Start of Block

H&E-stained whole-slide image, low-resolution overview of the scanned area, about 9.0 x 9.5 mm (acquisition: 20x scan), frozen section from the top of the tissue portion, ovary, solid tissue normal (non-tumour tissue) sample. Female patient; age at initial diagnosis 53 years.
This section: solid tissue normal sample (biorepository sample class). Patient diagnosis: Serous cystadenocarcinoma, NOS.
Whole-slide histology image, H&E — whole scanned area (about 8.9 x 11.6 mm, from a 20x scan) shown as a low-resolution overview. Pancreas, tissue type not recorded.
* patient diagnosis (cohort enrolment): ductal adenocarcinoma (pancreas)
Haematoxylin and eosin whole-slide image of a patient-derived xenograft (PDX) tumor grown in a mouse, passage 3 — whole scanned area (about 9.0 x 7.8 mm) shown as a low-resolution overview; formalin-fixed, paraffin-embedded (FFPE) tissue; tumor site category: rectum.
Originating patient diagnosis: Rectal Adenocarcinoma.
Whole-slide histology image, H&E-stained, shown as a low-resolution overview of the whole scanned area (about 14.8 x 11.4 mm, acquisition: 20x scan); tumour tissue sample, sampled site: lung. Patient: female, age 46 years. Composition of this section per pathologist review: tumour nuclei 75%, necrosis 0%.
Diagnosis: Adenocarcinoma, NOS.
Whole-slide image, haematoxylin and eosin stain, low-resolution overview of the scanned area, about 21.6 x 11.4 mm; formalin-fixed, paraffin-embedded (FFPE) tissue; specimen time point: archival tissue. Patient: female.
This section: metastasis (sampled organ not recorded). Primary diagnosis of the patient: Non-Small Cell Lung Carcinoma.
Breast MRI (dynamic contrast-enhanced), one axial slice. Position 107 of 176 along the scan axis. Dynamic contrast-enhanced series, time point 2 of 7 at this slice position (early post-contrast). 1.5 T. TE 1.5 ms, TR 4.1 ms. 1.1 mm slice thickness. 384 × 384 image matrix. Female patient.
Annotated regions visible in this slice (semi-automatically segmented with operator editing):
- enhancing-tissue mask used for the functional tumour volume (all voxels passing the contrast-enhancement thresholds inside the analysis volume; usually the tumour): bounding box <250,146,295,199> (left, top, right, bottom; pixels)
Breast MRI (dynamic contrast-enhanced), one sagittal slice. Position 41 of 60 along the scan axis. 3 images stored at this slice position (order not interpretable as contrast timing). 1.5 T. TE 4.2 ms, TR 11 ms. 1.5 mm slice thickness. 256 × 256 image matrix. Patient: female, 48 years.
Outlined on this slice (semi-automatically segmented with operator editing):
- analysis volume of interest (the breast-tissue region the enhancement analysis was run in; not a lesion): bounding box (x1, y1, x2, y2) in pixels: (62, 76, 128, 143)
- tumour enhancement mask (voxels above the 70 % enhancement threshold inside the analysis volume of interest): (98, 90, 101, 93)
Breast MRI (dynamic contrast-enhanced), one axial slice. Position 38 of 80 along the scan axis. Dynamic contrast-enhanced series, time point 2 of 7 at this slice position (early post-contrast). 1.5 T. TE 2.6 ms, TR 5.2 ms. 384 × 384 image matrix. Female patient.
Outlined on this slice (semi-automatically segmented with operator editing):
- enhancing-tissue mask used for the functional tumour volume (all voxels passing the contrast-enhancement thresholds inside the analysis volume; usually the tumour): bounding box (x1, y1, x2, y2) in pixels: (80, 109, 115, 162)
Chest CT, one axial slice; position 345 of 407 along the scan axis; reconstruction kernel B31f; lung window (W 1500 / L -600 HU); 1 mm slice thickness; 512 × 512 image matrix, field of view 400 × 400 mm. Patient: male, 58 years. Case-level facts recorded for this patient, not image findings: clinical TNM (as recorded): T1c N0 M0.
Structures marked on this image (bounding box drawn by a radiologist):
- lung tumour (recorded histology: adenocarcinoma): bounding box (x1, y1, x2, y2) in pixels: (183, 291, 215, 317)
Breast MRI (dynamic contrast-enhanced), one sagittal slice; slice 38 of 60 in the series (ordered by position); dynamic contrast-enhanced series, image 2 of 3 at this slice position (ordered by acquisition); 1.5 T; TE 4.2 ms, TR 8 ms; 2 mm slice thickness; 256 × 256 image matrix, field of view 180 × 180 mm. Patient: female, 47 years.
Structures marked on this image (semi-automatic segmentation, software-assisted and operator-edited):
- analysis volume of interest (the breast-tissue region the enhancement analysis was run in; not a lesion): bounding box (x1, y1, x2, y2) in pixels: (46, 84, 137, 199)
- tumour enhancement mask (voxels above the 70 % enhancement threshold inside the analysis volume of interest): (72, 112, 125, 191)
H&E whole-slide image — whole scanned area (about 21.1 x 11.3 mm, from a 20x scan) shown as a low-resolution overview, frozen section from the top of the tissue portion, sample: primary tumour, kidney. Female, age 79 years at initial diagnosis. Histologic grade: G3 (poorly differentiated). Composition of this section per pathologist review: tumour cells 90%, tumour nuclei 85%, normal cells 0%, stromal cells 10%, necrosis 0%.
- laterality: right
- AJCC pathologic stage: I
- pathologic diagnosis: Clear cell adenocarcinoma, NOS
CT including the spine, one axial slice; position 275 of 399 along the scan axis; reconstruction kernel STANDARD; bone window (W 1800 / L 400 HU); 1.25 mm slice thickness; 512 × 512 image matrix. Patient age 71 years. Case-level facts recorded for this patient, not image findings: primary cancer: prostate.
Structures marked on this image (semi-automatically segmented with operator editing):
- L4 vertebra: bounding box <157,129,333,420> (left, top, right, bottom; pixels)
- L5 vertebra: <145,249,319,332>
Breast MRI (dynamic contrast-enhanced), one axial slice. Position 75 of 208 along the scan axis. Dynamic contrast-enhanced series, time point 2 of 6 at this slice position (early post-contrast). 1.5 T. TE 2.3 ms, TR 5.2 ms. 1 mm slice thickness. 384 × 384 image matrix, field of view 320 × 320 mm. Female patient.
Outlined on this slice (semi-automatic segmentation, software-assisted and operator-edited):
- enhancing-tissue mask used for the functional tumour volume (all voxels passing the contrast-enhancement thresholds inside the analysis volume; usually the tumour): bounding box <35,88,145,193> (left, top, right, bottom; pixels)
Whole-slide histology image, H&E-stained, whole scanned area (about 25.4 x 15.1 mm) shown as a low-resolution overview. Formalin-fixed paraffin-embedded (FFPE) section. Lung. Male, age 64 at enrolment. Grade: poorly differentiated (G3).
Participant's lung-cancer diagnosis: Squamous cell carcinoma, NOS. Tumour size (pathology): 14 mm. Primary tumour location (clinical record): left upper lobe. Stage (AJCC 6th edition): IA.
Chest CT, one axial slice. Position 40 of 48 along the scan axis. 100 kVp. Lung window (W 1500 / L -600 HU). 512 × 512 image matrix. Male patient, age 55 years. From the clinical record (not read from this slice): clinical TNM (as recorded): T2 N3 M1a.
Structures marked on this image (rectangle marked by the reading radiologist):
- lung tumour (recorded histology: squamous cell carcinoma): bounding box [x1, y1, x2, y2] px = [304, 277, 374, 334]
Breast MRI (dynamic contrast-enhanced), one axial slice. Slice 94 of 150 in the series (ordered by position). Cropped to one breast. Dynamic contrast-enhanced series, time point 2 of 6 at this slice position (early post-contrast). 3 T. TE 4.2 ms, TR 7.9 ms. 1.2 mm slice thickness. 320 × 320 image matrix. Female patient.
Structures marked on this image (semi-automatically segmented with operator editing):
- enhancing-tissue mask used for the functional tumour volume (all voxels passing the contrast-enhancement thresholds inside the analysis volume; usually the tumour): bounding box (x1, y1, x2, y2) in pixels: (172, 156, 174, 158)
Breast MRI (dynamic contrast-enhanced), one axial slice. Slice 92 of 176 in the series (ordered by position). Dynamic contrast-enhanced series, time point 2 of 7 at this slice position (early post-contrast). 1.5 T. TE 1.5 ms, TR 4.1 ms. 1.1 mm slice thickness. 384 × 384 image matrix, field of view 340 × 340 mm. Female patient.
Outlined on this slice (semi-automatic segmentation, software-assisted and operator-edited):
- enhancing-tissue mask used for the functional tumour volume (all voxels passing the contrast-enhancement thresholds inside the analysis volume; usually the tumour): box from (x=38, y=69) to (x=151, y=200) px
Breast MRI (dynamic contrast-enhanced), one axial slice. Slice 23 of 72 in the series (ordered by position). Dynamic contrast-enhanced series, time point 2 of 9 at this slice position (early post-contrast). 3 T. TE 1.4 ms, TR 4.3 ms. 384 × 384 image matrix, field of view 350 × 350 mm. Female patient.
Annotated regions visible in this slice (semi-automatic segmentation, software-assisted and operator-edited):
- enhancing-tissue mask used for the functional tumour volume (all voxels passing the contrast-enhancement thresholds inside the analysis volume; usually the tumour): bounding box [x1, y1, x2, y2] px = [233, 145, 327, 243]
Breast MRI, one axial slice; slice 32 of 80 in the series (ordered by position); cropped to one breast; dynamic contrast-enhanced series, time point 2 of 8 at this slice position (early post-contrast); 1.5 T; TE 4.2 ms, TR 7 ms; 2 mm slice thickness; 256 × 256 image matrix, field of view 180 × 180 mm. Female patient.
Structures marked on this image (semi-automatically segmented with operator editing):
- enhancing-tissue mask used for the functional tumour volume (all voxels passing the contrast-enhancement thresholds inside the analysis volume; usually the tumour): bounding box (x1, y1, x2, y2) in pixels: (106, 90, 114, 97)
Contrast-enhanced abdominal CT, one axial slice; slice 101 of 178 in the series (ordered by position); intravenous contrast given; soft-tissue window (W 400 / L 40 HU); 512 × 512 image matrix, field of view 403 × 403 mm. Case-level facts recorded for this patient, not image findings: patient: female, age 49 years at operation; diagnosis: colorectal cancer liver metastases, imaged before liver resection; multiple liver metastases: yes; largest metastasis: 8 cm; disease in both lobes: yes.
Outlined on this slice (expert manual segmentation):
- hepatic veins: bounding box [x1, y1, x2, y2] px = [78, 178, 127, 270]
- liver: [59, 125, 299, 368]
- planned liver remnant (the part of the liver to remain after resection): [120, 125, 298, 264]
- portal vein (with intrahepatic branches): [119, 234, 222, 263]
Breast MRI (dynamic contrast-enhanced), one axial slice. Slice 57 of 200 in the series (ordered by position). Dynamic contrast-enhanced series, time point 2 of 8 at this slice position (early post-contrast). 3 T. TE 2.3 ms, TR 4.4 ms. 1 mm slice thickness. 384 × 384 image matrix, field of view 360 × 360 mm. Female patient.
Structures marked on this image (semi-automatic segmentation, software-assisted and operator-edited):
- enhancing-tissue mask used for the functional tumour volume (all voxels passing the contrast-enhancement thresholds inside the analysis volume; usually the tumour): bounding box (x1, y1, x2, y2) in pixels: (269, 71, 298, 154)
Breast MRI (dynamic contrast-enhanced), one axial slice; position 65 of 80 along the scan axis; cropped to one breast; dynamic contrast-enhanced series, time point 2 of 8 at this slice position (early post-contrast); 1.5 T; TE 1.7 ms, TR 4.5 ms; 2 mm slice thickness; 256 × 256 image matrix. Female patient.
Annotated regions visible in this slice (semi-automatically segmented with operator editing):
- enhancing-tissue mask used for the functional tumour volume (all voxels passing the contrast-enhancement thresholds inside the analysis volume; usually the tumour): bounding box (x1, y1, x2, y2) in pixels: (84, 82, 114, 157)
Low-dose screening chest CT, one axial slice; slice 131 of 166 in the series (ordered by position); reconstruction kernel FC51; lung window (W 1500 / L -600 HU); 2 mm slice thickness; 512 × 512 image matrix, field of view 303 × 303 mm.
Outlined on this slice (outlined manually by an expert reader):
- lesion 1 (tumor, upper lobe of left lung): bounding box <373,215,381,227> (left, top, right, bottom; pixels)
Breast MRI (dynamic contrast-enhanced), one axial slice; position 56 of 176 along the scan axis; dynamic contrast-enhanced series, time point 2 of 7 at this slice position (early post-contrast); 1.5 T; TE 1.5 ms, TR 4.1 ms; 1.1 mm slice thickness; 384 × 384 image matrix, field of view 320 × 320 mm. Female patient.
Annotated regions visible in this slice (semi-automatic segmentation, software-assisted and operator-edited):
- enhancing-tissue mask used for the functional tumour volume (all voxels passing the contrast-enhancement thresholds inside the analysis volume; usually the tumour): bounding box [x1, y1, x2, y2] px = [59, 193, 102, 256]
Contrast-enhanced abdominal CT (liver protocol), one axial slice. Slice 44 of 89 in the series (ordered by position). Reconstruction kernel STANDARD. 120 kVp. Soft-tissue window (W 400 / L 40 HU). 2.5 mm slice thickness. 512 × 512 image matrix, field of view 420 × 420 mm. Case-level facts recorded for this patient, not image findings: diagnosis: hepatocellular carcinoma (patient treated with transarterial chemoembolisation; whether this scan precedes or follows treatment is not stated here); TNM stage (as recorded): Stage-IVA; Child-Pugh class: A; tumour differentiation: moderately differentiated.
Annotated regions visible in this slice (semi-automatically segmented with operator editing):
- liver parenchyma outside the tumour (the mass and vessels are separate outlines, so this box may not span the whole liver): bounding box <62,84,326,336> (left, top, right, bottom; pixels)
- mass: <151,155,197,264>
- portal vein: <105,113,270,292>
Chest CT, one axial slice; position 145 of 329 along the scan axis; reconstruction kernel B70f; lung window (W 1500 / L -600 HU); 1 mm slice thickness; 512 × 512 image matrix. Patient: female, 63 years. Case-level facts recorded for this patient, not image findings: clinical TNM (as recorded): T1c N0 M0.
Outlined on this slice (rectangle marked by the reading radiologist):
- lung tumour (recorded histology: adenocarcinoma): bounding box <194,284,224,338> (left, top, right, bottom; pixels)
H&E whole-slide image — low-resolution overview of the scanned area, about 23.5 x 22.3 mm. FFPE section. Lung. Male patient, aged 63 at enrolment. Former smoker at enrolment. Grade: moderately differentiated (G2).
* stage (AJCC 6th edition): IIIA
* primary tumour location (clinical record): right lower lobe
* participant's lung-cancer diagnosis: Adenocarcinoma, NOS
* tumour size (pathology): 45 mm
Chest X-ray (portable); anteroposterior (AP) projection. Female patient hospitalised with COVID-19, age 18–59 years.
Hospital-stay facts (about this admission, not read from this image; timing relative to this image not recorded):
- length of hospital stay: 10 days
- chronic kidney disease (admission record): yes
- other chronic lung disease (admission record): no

End of Block

How to complete this task
An exact copy of the lines above, from the one containing "Chest CT, one axial slice." down to the one containing "320 image matrix. Female patient." and including both, is the whole answer; retype it and nothing else.

Solution for this task
Chest CT, one axial slice. Position 40 of 48 along the scan axis. 100 kVp. Lung window (W 1500 / L -600 HU). 512 × 512 image matrix. Male patient, age 55 years. From the clinical record (not read from this slice): clinical TNM (as recorded): T2 N3 M1a.
Structures marked on this image (rectangle marked by the reading radiologist):
- lung tumour (recorded histology: squamous cell carcinoma): bounding box [x1, y1, x2, y2] px = [304, 277, 374, 334]
Breast MRI (dynamic contrast-enhanced), one axial slice. Slice 94 of 150 in the series (ordered by position). Cropped to one breast. Dynamic contrast-enhanced series, time point 2 of 6 at this slice position (early post-contrast). 3 T. TE 4.2 ms, TR 7.9 ms. 1.2 mm slice thickness. 320 × 320 image matrix. Female patient.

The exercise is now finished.